Scientists have used the OSG to simulate interactions between DNA and proteins, investigate the human body’s response to tuberculosis, and study the agricultural impacts of large-scale drought.
OSG scientists share computing hours with researchers in many fields to enable their science, striving to make sure the computing grid is used with maximal efficiency. If a particular research group needs more computing resources than usual—say in the lead-up to summer conferences—it can use other groups’ computing power through the OSG. But then, when that group is attending one of those conferences—and so not running as many calculations as usual—others can use the otherwise unused resources to run their own calculations.
“When you have a big enough community and you harvest all the dips in usage, you can allow researchers to get their work done by using these ‘opportunistic cycles,’” says Sehgal. “These cycles would have otherwise been wasted, so we’re putting them to good use for science in the United States.”
Don Krieger, who studies brain trauma at the University of Pittsburgh, uses the OSG as part of a comprehensive group effort to better understand, diagnose and treat concussions. He says he is able to conduct his research more quickly and economically thanks to this powerful resource.

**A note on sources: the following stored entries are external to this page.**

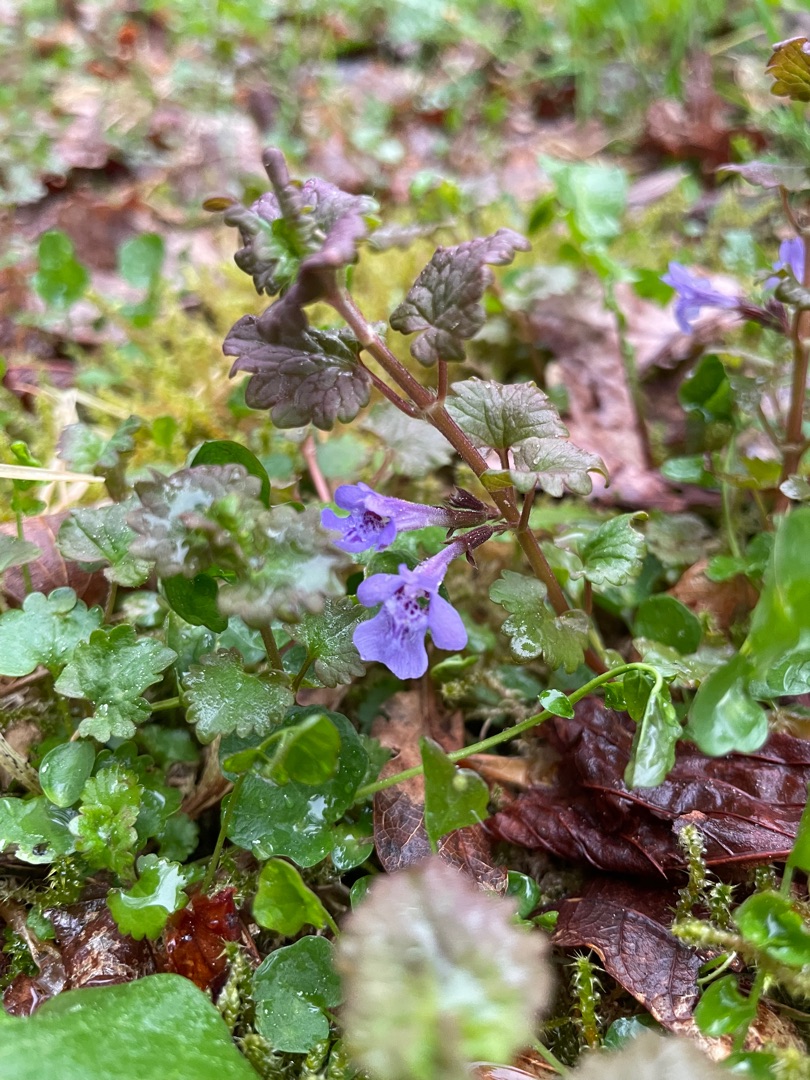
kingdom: Plantae
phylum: Tracheophyta
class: Magnoliopsida
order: Lamiales
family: Lamiaceae
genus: Glechoma
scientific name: Glechoma hederacea
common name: Korsknap
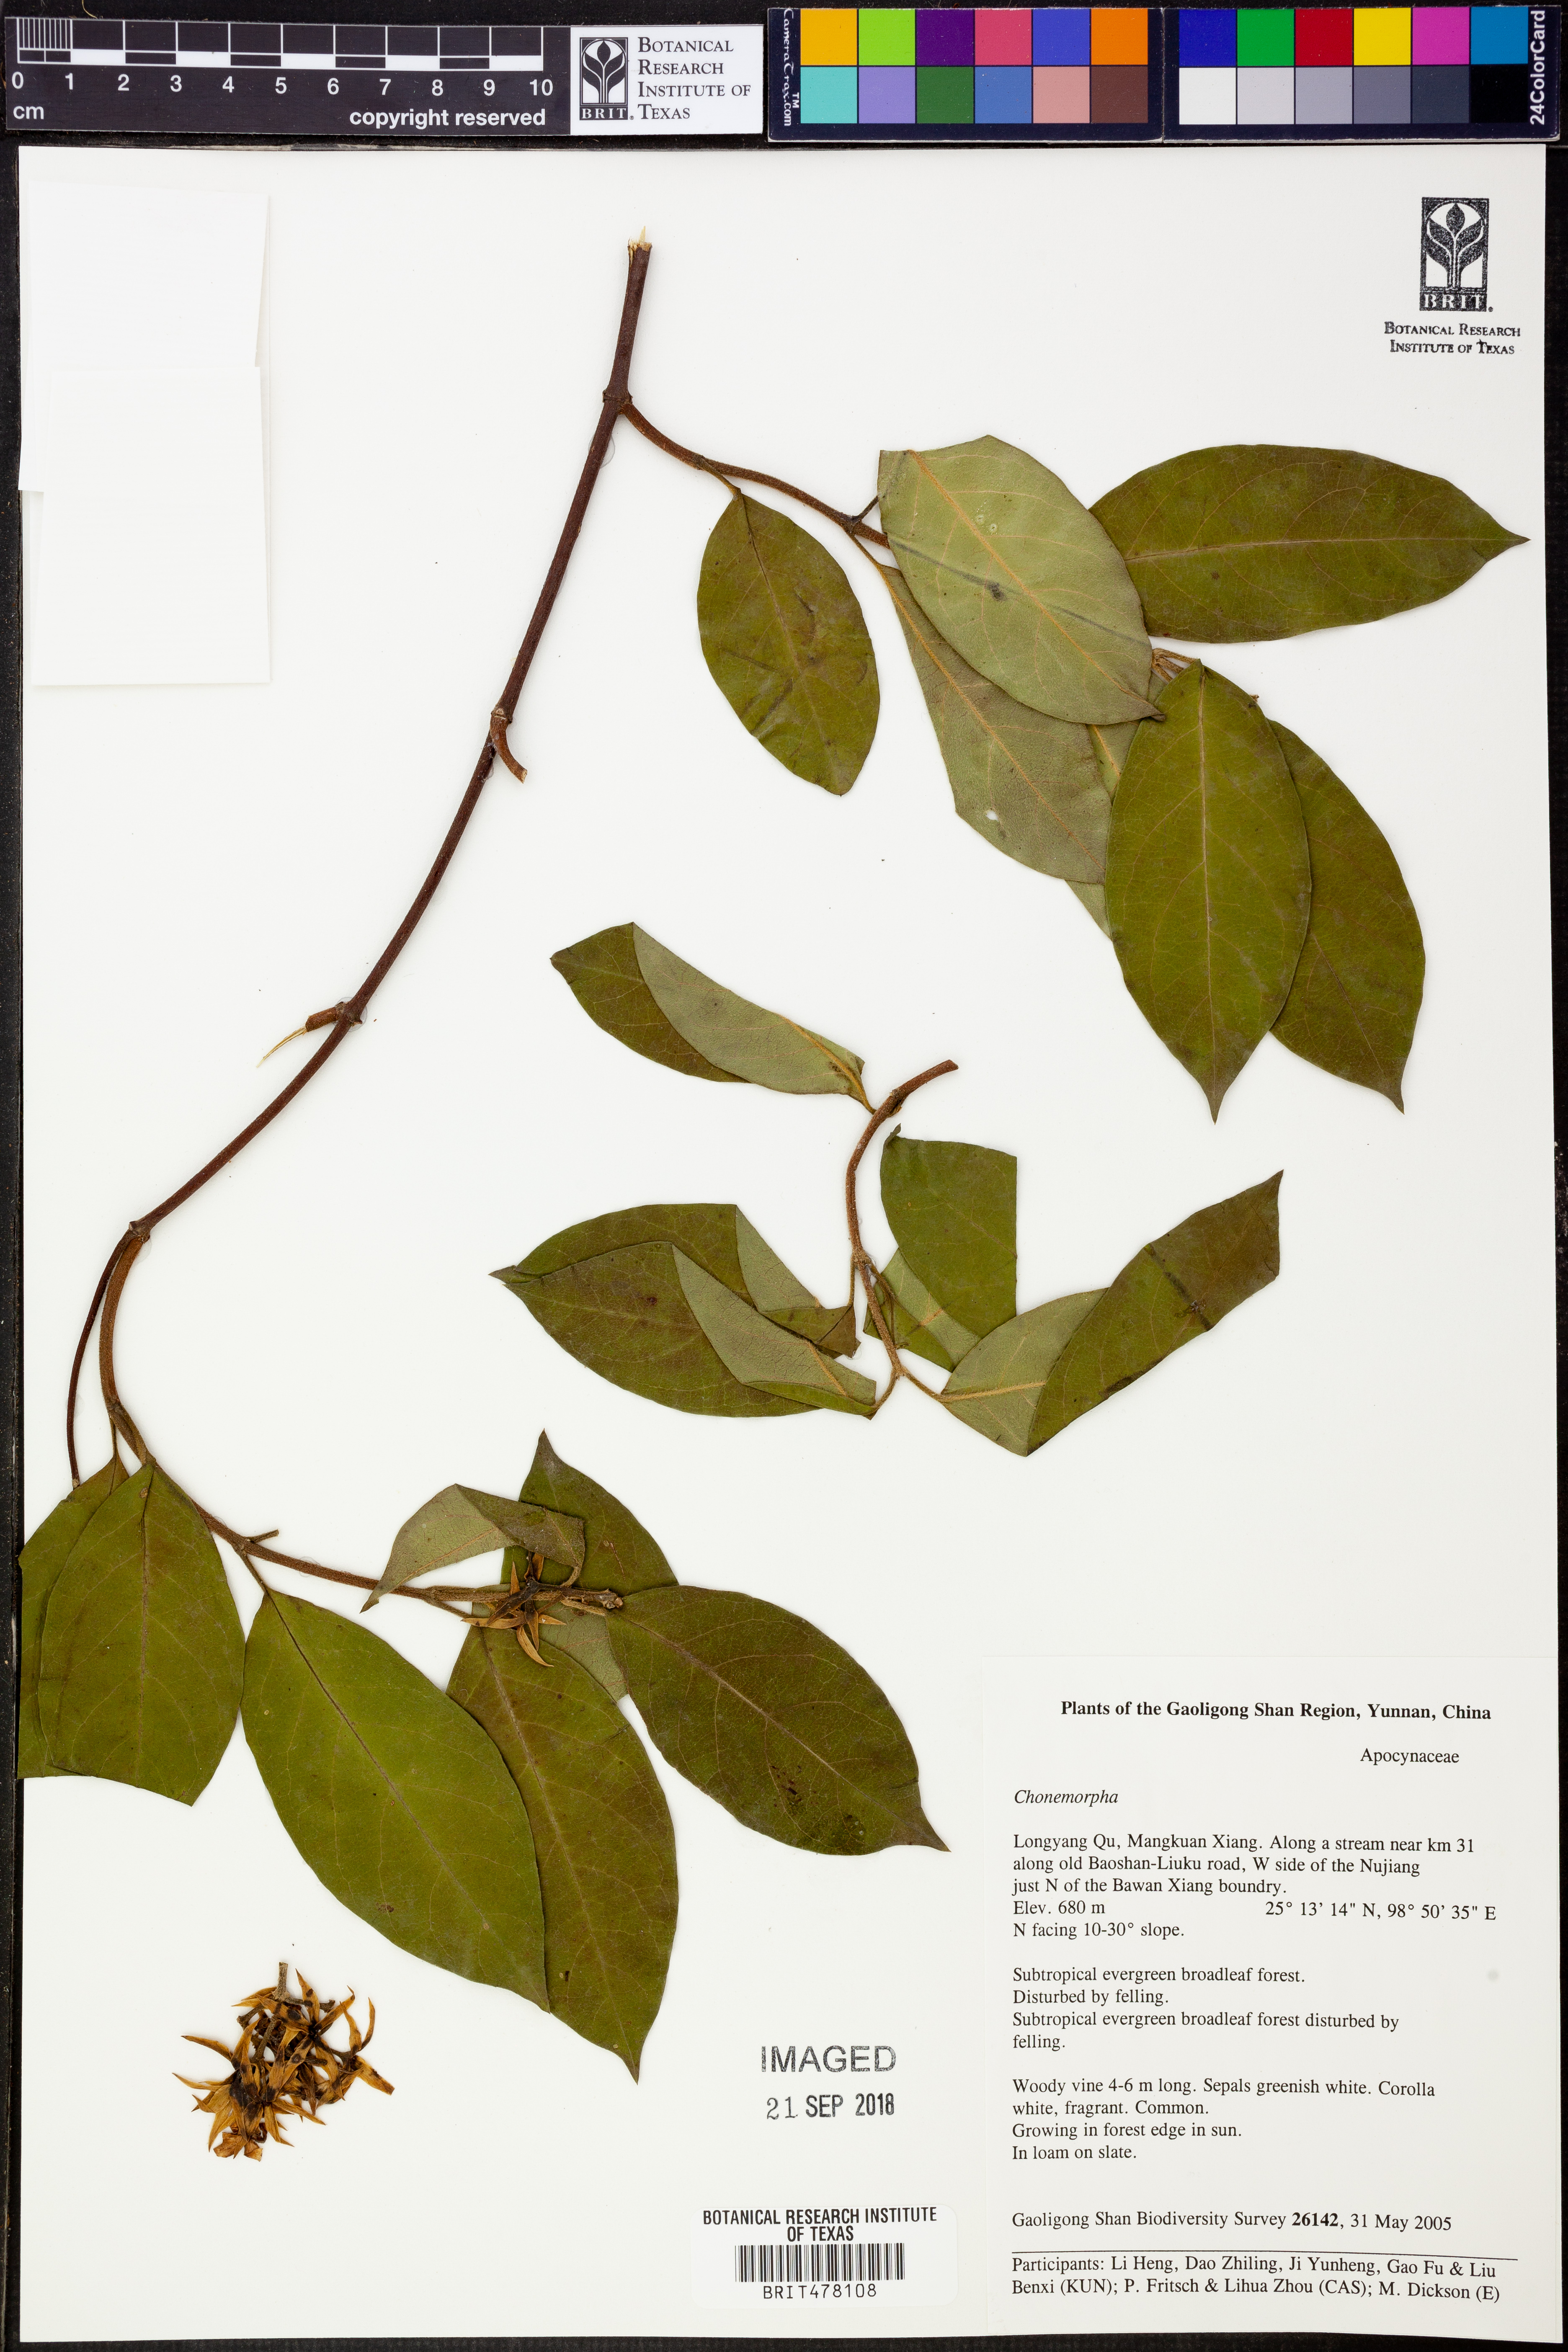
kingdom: Plantae
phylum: Tracheophyta
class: Magnoliopsida
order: Gentianales
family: Apocynaceae
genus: Chonemorpha
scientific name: Chonemorpha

Krieger works with a large team to characterize brain anatomy and track brain function of patients with concussions and more severe head injuries. The work involves recording magnetic fields outside the head that are produced by the brain, and then using the OSG to determine the neuroelectric activity that caused these fields. It takes about 150 CPU hours to analyze just one second of these magnetic field recordings.
With its ability to dynamically portray neurological function on previously unachievable time and distance scales, the technique already surpassed the power of functional MRI scans. With more than 2 million people with concussions visiting emergency rooms in the United States each year, Krieger’s studies could have an enormous impact.
“The work we have accomplished in the past year would have literally required millennia on a single state-of-the-art workstation,” Krieger says. “And it would have cost at least $500,000 using commercial cloud computing. Instead we were able to run ‘opportunistically’ on the OSG and use cycles which otherwise would have been lost.”
In just the past 12 months, these opportunistic cycles have added up more than 100,000,000 CPU hours. (That’s the equivalent of 100,000,000 computer cores being used for one hour each.)
“There is no comparable resource.” Krieger says.